**Extrait à lire:**

──────────

11 décembre 2010

Lester Bangs, mythic critic of punk, gonzo writer (and so much more)





Psychotic Reactions and Carburator Dung 
The Work of a Legendary Critic: Rock'n'Roll as Literature and Literature as Rock'n'Roll 
by Lester Bangs (edited in 1986, articles from 1971 to 1981)


J'ai déjà parlé de Lester Bangs, le légendaire critique rock, après avoir lu le recueil Mainlines, Blood feasts and Bad Taste il y a quelques mois. Ce recueil était le deuxième rassemblant articles et textes de Lester Bangs, mort en 1982 à l'age de 34 ans. Psychotic Reactions and Carburator Dung est le premier recueil. Textes plus riches, moins dispersées peut-être que dans "Mainlines...".

Quoique. Lester Bangs était un écrivain à l'énergie folle, capable de se lancer dans des textes souvent improbables. On a ainsi droit ici au récit systématique de ses soirées de Nouvel An de 1971 à 1978, la dernière année donnant lieu à une déambulation étrange chez une fille bizarre, vaguement stone, peu motivée par le sexe ou par un quelconque échange... Le rock dans son sens le plus large, le rock, comme un style de vie : par ses textes, Lester Bangs a participé à la définition d'un esprit rock, dépassant les frontières de la musique. Le long compte-rendu sur le film de série Z The Incredible Strange Creatures Who Stopped Living and Became Mixed-Up Zombies laisse ainsi rêveur : comment Creem a-t-il publier un texte aussi long sur un tel film ? Un texte mêlant descriptions du film, réflexion sur les programmes présentés à la télé, une fantaisie sur une grève nationale pour la diffusion de films sur les grands réseaux : "Un groupe propose de passer tous les films de l'histoire par ordre chronologique, certains ne quittent plus leur écran télé, fascinés par le projet"...

Le rock au sens large, le rock comme moteur, comme état d'esprit, comme nourriture vitale et comme source d'écriture, générateur de textes, de nouvelles approches écrites.

Car nombreux sont les textes fascinants dans ce recueil, pièce continuant sans fin, dissertant, et innovant dans leur forme même. La fascination de Lester Bangs pour le personnage de Lou Reed est connue, mais elle apparaît évidente dans le texte Let Us Praise Famous Death Dwarves, or, How I Slugged It Out With Lou Reed and Stayed Awake, publié dans Creem en 1975. Lester Bangs y raconte son interview avec son héros, anxieux, tendu, à cause de la réputation de Lou en interview, mais aussi à cause de la vénération de Bangs pour son héros. Tension telle que Lester Bangs s'est présenté à l'interview passablement drogué, un face-à-face surréaliste entre deux monstres du verbe dans des états seconds. Joute verbale, dialogue décousu, entouré d'une faune étrange suivant Lou Reed, entre un repas à table ou des herbes de dissertations nocturnes dans la chambre de Lou Reed. Une drôle de créature sur le lit ne cesse de rappeler l'heure dans la dernière partie de l'interview... L'article est devenu un classique, et a même droit à sa propre page Wikipedia...

──────────

**Extraits de données:**

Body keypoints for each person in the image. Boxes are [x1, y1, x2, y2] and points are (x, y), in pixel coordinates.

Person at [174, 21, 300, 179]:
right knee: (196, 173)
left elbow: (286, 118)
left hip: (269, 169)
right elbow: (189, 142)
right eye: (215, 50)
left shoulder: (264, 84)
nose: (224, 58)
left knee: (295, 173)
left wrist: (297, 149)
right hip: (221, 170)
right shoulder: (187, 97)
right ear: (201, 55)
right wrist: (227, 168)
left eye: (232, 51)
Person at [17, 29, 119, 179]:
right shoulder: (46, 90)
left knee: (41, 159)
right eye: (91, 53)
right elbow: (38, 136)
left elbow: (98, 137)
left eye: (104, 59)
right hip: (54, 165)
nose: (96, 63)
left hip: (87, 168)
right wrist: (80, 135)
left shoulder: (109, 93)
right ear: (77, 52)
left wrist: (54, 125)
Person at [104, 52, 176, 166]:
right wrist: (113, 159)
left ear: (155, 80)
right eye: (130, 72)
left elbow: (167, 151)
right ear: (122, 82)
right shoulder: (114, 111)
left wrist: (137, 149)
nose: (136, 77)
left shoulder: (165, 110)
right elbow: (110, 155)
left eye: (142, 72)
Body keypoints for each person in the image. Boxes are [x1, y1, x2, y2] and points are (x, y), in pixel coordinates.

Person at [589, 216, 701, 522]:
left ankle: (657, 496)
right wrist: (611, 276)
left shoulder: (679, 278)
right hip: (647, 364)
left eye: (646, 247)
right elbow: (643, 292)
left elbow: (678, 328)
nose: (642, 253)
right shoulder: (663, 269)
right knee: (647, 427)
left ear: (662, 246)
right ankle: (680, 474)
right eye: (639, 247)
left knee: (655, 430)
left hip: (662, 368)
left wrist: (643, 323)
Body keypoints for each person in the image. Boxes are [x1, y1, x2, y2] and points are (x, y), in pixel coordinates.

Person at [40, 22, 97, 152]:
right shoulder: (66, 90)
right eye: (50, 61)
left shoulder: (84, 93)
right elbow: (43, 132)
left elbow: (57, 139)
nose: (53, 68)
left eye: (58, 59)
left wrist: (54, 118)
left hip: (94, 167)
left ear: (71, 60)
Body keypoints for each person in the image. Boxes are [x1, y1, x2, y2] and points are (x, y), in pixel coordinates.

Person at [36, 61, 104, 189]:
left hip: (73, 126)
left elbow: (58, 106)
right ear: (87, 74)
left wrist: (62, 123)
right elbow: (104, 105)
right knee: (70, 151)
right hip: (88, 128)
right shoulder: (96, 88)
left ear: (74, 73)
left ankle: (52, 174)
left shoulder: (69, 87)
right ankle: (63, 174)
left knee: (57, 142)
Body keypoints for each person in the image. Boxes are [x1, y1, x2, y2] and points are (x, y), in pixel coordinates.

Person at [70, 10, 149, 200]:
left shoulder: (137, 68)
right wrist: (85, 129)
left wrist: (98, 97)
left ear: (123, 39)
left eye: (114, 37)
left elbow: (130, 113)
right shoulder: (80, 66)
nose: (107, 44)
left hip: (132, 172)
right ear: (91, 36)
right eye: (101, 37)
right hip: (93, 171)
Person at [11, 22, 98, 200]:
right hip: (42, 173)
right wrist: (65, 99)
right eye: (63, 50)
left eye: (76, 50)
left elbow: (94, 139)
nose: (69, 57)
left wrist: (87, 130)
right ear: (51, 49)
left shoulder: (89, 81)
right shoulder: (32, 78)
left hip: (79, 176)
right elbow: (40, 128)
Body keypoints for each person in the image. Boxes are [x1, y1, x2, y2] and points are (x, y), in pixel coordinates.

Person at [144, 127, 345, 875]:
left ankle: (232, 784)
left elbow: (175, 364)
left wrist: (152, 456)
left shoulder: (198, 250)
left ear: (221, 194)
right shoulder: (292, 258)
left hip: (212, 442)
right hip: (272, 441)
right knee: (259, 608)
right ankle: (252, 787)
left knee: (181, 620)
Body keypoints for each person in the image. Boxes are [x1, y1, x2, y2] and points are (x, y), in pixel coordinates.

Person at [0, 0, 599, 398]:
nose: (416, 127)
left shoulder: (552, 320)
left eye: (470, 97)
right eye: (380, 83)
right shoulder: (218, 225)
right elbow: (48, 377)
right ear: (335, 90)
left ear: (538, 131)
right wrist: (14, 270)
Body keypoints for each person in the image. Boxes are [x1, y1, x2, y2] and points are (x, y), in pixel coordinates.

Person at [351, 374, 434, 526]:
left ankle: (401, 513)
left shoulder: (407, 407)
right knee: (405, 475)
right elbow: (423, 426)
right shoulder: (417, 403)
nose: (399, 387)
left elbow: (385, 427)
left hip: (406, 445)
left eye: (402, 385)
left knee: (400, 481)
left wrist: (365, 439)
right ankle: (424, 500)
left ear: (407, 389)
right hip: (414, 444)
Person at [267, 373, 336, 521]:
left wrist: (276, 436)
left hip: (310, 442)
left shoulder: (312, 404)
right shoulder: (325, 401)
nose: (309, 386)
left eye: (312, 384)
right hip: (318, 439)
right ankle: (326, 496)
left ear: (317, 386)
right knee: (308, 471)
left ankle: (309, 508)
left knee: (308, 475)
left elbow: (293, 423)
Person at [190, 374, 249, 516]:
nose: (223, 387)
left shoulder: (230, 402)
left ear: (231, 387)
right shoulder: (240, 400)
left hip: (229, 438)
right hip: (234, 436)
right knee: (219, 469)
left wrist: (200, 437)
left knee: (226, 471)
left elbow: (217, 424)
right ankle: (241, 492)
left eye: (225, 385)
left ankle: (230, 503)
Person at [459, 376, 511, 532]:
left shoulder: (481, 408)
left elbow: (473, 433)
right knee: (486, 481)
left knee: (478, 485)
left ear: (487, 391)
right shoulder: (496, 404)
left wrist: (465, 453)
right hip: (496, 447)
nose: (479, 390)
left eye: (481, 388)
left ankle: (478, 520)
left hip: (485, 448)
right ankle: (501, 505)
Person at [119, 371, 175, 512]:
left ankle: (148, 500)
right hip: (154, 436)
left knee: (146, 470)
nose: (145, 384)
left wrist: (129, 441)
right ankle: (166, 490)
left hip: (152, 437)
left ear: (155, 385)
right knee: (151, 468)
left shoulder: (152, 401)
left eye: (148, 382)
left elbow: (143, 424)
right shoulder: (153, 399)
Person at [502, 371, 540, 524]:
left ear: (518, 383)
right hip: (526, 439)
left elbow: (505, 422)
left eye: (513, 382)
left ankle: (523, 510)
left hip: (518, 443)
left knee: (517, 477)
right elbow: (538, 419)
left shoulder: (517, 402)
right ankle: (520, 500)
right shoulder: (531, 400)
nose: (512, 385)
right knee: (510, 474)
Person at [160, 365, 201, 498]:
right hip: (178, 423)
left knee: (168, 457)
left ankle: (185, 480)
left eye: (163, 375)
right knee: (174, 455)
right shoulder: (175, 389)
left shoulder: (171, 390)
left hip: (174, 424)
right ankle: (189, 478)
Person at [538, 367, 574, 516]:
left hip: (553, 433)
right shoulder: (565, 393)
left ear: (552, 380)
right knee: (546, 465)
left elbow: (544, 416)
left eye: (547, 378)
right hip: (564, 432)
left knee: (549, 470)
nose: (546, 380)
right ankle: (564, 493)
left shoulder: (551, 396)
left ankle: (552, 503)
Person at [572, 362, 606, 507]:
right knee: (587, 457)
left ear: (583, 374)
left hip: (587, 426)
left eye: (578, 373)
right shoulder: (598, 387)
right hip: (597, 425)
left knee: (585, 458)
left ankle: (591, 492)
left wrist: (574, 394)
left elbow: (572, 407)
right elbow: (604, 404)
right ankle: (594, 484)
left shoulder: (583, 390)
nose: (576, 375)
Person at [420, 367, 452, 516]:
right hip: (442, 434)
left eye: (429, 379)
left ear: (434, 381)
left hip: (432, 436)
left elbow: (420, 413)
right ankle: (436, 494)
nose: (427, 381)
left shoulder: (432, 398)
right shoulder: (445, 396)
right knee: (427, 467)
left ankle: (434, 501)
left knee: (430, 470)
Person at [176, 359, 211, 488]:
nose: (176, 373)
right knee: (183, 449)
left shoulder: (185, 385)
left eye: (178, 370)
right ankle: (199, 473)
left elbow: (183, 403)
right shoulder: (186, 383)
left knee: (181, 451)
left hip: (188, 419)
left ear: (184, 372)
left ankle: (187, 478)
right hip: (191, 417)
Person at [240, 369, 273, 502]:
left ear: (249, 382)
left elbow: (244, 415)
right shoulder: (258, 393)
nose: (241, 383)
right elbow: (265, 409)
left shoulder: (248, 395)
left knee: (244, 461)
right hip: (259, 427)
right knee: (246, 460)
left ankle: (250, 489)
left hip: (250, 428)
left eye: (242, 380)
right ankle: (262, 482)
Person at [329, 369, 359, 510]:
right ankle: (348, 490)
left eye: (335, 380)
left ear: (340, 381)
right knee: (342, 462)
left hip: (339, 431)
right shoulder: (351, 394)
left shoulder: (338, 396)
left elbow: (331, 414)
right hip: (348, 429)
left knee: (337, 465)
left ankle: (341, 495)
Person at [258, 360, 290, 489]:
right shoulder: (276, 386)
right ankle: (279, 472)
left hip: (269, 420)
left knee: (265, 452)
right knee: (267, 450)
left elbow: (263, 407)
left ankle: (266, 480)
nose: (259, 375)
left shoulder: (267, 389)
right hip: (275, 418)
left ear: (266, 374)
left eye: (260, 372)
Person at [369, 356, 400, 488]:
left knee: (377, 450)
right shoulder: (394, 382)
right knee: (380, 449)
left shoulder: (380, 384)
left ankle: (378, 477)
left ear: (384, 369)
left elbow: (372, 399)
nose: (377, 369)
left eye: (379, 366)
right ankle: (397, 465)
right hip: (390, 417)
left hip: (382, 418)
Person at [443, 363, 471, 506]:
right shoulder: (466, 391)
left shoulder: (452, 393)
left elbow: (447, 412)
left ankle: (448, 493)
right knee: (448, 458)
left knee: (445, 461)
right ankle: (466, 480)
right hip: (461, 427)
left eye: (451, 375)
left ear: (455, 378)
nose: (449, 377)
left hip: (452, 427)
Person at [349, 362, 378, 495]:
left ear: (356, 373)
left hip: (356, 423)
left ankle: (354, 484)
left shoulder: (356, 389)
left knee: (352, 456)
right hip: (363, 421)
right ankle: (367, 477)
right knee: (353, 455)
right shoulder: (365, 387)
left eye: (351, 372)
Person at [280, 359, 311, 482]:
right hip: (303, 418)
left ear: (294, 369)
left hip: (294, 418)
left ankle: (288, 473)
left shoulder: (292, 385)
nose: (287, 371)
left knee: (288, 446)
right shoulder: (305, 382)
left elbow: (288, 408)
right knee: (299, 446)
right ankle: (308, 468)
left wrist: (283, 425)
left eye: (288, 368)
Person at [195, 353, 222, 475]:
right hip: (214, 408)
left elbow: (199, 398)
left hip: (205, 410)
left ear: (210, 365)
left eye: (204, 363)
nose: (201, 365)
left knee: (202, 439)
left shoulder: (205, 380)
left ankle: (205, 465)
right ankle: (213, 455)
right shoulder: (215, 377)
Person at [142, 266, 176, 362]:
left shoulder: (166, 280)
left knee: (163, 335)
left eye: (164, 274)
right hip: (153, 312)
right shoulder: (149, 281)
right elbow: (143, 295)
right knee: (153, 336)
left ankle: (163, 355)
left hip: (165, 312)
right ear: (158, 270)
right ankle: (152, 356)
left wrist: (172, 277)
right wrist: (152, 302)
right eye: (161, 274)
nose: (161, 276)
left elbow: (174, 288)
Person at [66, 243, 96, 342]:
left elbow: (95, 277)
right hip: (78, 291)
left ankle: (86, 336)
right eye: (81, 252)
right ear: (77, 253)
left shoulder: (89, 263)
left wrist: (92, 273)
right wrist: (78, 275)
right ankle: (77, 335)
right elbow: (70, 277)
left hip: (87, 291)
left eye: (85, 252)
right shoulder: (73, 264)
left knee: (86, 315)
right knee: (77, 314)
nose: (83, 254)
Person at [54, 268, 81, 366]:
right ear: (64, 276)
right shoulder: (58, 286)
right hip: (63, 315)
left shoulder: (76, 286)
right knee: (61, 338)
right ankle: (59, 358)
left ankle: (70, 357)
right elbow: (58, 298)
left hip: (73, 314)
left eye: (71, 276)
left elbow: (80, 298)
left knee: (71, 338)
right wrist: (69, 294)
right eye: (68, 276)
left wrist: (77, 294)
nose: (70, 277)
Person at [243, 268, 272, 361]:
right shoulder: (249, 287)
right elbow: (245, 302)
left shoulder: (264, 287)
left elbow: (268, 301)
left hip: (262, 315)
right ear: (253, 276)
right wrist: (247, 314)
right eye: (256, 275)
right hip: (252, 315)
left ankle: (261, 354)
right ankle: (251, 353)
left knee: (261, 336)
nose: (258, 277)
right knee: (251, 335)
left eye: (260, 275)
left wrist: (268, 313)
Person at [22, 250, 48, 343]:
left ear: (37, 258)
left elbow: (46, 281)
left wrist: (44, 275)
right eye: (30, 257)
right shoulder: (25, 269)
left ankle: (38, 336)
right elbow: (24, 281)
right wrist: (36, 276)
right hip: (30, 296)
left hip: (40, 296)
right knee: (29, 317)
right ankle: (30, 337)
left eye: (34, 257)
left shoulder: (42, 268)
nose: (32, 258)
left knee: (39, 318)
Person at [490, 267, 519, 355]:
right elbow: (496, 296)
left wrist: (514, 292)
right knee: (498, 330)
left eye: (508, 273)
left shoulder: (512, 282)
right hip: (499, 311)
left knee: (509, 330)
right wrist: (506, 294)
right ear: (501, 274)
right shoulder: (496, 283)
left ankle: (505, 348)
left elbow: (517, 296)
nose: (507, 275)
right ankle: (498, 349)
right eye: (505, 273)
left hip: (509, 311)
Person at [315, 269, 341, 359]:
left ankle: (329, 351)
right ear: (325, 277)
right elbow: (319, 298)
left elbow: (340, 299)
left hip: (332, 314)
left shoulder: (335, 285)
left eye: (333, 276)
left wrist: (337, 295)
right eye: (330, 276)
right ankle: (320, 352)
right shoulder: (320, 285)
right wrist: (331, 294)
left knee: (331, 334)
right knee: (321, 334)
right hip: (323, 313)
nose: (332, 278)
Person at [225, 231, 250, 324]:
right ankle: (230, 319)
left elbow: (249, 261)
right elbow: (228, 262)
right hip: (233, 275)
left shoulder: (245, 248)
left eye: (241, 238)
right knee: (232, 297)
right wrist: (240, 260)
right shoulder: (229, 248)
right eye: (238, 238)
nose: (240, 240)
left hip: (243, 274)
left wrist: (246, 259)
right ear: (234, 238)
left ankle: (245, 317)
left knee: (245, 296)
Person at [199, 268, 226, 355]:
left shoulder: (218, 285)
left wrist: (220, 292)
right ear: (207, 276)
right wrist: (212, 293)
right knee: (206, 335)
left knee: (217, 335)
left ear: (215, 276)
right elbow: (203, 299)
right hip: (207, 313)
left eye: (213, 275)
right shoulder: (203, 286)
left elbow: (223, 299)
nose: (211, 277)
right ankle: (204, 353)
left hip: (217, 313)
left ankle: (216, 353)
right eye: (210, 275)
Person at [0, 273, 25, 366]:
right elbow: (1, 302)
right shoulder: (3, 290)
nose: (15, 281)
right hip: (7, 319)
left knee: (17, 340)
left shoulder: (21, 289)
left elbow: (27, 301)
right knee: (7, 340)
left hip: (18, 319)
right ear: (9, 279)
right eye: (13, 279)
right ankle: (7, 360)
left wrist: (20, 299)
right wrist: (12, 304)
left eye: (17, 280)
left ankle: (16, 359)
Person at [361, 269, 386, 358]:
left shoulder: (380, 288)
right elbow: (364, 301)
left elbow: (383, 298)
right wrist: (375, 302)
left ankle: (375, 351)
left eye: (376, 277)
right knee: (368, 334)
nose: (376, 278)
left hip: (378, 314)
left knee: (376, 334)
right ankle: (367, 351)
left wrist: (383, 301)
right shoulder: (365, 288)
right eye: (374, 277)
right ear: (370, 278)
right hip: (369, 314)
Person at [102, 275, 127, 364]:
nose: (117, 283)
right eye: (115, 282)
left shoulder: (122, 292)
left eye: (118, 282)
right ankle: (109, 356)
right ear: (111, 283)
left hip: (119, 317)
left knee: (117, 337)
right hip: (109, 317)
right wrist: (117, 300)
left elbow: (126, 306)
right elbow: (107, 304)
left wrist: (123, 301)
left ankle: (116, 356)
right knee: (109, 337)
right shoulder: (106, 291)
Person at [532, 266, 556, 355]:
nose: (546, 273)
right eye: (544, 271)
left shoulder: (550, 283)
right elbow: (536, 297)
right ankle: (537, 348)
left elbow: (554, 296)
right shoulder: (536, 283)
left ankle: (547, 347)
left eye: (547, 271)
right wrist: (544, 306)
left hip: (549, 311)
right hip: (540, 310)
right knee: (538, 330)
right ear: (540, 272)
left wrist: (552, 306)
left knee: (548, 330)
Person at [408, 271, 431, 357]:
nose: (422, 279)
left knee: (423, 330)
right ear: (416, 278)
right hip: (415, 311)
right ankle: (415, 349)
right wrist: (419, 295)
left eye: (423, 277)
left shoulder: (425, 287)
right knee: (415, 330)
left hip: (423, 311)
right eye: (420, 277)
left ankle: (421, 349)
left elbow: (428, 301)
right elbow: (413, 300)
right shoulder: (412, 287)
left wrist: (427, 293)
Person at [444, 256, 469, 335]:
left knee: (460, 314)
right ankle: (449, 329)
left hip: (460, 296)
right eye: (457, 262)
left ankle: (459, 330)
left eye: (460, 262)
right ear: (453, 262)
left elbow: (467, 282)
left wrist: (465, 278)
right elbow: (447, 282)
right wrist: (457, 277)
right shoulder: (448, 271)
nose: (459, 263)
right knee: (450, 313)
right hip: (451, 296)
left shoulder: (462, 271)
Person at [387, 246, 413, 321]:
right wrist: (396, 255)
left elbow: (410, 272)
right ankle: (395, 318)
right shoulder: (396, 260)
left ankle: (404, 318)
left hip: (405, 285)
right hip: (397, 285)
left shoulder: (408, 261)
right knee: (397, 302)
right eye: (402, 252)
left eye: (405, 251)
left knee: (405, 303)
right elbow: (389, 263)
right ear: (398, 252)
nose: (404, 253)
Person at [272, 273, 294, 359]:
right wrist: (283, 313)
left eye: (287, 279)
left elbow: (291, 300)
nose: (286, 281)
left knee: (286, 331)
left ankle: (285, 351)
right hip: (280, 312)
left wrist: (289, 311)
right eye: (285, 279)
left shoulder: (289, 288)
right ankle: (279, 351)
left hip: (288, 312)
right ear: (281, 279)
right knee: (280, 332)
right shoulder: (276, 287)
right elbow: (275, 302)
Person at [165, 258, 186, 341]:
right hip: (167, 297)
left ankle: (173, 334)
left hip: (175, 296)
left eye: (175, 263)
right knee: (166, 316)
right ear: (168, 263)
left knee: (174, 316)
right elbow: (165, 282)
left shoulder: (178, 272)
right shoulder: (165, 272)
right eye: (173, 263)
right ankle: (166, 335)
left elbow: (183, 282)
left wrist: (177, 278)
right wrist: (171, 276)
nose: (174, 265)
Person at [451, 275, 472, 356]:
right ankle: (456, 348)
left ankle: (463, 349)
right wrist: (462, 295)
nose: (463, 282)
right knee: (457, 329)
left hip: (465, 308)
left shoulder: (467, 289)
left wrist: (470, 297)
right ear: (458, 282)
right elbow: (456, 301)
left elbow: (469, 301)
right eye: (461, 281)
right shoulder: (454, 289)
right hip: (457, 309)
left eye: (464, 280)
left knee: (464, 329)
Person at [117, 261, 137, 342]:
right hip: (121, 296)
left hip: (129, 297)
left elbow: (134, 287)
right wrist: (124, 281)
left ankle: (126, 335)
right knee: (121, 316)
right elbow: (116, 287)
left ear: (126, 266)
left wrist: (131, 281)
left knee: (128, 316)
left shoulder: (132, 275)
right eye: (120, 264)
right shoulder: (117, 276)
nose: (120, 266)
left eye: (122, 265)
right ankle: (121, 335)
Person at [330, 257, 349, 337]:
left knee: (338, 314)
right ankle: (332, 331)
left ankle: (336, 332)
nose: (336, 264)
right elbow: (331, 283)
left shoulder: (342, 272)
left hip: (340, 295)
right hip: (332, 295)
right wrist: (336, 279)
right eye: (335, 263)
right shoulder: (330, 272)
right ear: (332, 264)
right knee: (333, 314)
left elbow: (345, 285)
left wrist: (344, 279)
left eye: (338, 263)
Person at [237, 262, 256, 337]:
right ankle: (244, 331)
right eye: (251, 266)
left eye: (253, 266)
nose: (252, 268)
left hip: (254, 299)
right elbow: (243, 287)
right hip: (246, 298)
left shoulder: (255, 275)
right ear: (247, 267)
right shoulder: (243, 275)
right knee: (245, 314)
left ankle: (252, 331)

──────────

**Mise en pratique:**
A: Répondez aux questions suivantes à partir du billet sur Lester Bangs :
(i) En quelle année et à quel âge Lester Bangs est-il mort ?
(ii) Quelles années couvre le récit de ses soirées de Nouvel An ?
(iii) Dans quel magazine et en quelle année le texte sur son interview avec Lou Reed a-t-il été publié ?
B: Reprenez mot pour mot, dans le billet sur Lester Bangs, tout ce qui va de « Le rock au sens » jusqu'à « nouvelles approches écrites. ».

**Vos réponses écrites:**
A:
(i) En 1982, à 34 ans.
(ii) De 1971 à 1978.
(iii) Dans Creem, en 1975.

B:
Le rock au sens large, le rock comme moteur, comme état d'esprit, comme nourriture vitale et comme source d'écriture, générateur de textes, de nouvelles approches écrites.